◆ TO DO ◆
Find and copy the lines in the records beneath this task that contain the word "aparelho".

◆ DATA PROVIDED ◆
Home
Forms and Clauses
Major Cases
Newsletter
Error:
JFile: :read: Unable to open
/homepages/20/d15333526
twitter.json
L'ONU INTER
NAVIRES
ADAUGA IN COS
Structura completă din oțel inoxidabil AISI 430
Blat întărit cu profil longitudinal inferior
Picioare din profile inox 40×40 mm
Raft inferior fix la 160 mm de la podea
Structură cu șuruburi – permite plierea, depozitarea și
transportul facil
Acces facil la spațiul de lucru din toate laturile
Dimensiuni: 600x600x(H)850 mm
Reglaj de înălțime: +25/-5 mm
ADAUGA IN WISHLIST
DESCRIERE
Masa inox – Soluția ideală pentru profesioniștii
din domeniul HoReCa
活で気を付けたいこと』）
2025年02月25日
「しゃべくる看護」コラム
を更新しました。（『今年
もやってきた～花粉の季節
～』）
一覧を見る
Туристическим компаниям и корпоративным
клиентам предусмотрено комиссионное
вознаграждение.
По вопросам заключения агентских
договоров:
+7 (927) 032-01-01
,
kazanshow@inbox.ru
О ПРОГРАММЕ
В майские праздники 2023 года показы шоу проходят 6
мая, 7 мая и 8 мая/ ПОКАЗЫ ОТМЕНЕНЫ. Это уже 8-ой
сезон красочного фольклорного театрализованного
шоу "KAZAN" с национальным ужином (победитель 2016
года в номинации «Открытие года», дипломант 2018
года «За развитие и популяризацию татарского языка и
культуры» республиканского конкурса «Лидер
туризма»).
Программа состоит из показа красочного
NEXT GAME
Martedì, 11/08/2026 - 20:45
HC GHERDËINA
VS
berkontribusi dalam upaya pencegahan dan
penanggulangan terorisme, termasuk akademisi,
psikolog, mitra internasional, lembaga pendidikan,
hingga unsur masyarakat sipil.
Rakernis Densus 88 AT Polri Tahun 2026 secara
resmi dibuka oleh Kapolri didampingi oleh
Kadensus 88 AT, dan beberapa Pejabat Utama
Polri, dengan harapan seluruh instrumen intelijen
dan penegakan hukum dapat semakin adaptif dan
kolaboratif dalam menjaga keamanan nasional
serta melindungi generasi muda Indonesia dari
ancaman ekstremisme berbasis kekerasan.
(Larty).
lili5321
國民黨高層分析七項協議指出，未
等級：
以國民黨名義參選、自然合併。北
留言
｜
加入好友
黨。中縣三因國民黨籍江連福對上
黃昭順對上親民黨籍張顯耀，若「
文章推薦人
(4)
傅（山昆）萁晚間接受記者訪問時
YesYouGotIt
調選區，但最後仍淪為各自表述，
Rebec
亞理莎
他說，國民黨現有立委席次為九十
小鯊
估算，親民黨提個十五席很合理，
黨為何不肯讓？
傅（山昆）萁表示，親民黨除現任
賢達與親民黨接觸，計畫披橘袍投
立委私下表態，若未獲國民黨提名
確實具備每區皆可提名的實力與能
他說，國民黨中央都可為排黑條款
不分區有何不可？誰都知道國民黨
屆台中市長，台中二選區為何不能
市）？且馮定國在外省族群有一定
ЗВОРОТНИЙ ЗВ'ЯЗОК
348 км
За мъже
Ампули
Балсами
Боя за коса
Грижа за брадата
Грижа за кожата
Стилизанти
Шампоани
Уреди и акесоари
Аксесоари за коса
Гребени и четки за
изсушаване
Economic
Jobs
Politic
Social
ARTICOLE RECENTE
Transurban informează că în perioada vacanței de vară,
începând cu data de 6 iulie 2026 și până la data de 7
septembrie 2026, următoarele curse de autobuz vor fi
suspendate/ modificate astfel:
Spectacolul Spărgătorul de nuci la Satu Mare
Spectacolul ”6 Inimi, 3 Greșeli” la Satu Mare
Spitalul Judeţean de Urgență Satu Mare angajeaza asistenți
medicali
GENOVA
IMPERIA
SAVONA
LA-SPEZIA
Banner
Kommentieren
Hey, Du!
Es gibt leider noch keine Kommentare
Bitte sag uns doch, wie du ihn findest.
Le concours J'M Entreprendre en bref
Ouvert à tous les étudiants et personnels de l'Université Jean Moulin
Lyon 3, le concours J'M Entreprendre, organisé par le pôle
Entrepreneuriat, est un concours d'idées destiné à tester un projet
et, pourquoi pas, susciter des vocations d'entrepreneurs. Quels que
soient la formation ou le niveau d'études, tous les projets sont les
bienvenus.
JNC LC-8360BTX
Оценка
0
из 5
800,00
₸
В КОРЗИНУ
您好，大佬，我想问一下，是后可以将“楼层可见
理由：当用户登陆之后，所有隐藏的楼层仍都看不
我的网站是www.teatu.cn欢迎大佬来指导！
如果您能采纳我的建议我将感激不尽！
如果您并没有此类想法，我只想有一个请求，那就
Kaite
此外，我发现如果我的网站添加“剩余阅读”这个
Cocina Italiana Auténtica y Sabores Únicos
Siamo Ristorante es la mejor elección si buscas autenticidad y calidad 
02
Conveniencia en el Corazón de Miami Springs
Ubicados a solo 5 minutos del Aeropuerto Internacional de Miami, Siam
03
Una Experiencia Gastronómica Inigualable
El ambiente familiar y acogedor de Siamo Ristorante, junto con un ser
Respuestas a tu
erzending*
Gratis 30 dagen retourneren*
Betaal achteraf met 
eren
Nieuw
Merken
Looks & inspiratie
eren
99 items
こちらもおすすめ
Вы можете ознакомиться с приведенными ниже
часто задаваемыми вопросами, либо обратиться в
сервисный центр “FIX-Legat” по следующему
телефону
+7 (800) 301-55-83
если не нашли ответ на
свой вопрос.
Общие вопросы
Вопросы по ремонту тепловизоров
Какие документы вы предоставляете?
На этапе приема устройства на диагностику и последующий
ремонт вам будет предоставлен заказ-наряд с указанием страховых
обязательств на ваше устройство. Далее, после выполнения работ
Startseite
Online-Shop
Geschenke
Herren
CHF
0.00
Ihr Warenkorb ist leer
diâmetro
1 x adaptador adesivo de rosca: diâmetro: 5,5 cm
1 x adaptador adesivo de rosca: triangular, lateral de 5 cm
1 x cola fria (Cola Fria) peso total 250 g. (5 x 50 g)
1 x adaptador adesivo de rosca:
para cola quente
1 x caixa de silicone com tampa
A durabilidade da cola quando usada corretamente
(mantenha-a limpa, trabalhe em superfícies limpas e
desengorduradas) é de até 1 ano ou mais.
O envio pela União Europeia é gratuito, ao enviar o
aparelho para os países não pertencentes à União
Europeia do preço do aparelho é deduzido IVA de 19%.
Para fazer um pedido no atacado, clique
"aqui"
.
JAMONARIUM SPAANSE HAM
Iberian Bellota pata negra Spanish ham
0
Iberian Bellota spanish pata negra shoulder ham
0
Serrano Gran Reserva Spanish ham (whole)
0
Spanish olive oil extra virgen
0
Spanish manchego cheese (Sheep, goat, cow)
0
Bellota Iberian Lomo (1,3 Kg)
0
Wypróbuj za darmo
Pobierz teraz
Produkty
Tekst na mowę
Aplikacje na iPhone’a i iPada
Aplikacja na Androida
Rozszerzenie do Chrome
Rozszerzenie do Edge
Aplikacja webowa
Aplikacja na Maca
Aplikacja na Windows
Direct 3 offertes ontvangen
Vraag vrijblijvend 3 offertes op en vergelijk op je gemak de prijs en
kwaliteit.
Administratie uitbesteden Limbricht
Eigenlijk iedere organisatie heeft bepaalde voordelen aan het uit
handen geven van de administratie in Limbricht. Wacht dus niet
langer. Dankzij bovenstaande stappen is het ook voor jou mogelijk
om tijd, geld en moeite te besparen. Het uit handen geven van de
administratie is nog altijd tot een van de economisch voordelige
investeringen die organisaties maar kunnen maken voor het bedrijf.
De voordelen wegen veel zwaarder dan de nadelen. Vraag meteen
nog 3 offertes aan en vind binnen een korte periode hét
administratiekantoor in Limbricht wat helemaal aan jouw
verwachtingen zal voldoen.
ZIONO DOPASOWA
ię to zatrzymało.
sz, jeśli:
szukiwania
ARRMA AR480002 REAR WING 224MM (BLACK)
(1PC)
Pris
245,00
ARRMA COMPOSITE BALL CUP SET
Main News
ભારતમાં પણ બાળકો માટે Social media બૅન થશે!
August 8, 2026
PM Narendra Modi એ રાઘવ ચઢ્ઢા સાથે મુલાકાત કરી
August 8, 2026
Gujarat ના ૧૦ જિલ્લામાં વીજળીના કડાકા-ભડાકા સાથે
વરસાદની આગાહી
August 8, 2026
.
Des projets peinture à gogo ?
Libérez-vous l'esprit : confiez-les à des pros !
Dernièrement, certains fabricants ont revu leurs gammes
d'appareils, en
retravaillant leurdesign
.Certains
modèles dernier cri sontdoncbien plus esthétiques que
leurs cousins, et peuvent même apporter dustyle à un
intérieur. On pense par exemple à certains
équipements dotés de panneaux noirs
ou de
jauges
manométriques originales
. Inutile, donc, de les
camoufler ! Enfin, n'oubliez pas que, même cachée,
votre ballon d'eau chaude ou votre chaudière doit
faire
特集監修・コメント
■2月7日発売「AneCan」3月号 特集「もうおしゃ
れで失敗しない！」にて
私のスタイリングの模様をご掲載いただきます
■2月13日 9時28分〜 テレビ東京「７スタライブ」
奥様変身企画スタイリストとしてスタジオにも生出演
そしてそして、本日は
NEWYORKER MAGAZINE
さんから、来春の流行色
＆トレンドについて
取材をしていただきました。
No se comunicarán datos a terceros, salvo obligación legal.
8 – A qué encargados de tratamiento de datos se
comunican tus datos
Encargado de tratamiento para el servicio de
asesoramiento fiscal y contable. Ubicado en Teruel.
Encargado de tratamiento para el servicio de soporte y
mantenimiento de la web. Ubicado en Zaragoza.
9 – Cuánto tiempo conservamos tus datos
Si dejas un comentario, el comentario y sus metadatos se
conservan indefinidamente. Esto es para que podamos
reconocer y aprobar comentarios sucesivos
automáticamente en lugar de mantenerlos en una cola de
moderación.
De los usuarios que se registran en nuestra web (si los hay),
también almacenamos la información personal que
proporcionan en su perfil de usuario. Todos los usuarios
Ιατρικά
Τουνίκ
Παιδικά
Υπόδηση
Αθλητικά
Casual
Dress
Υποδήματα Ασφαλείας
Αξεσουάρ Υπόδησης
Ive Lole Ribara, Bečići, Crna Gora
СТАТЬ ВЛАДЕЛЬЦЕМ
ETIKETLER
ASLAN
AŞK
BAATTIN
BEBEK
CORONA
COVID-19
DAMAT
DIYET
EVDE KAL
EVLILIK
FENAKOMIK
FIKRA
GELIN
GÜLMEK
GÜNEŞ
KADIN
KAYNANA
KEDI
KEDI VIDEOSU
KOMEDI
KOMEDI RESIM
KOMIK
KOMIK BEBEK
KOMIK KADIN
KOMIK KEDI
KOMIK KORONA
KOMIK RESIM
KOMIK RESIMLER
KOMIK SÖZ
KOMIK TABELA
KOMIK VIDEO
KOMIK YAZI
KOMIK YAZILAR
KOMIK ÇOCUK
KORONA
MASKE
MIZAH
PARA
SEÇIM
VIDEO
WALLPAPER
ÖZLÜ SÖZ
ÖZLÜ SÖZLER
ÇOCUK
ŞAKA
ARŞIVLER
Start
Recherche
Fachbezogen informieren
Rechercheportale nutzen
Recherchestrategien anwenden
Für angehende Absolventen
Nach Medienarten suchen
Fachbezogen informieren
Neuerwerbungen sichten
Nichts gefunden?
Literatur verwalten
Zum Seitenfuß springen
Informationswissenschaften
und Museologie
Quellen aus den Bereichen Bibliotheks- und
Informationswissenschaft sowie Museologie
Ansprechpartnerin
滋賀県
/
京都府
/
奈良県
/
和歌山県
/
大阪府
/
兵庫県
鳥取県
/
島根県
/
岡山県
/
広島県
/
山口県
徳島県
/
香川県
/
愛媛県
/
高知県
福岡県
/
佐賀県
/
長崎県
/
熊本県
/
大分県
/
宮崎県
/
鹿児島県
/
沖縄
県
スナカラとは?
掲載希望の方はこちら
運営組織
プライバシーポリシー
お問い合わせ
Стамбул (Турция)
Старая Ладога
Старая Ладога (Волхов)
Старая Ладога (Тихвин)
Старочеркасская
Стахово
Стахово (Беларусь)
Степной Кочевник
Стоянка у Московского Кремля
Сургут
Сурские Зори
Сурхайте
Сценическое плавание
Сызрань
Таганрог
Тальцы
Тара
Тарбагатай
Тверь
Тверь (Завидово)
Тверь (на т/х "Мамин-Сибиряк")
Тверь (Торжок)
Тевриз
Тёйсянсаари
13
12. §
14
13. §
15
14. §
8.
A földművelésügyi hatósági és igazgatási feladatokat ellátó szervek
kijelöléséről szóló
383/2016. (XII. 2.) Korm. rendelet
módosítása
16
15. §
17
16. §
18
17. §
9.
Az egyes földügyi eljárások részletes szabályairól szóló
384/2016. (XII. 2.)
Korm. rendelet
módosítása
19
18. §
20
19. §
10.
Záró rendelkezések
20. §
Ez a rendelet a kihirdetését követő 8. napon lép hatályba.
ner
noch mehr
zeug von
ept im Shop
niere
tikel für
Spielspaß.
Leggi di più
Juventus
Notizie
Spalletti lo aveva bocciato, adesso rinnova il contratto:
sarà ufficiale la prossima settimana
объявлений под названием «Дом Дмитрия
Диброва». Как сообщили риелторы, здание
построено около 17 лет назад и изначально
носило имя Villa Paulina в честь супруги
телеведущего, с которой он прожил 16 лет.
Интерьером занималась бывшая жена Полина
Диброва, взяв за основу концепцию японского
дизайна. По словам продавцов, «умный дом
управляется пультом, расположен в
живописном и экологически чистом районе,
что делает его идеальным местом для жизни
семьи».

◆ SOLUTION TO THIS PROBLEM ◆
aparelho para os países não pertencentes à União
Europeia do preço do aparelho é deduzido IVA de 19%.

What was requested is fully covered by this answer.